[Data extracted from a collection]

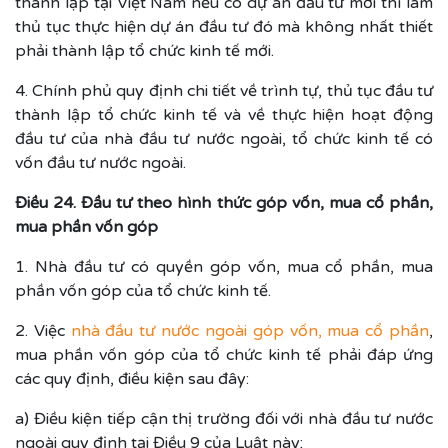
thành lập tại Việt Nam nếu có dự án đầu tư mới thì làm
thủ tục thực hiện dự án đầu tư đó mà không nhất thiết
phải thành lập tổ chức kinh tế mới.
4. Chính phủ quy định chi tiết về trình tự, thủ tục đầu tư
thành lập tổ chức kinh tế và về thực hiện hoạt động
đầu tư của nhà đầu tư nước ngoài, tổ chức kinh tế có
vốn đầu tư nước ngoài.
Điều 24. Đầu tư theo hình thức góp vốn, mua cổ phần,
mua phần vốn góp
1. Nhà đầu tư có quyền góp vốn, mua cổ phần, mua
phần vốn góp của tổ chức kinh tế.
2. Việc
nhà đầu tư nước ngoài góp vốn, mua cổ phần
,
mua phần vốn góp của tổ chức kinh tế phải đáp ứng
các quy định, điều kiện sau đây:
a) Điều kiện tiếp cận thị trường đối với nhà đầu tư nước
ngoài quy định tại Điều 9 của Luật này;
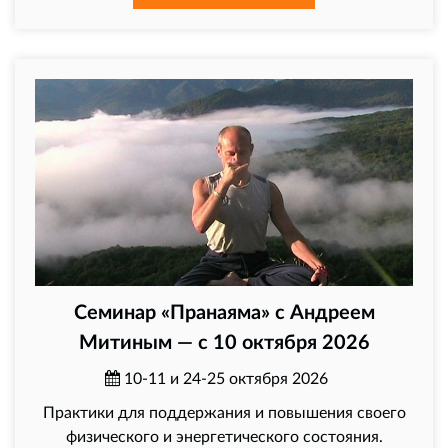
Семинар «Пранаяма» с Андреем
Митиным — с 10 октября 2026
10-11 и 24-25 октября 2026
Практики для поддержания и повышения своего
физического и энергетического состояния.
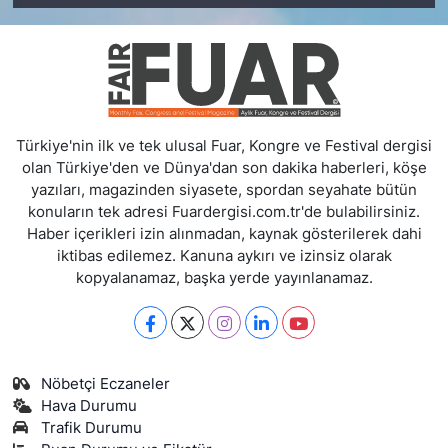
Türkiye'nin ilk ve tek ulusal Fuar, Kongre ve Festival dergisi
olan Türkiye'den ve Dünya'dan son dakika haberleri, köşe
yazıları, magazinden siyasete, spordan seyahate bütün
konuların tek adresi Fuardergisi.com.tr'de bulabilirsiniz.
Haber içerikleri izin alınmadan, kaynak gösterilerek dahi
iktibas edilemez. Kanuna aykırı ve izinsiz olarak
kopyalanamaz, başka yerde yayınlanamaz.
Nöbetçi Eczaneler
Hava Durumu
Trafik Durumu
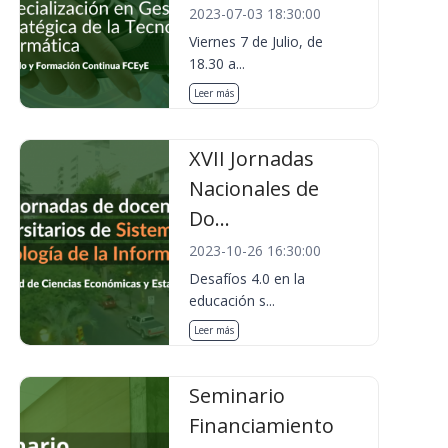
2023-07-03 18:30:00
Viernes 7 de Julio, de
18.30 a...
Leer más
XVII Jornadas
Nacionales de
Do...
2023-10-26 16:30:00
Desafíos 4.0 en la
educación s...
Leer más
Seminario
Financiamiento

- Your goal: Your reply should be one number: how many lines in the records contain "nước".

- Solution to this task: 4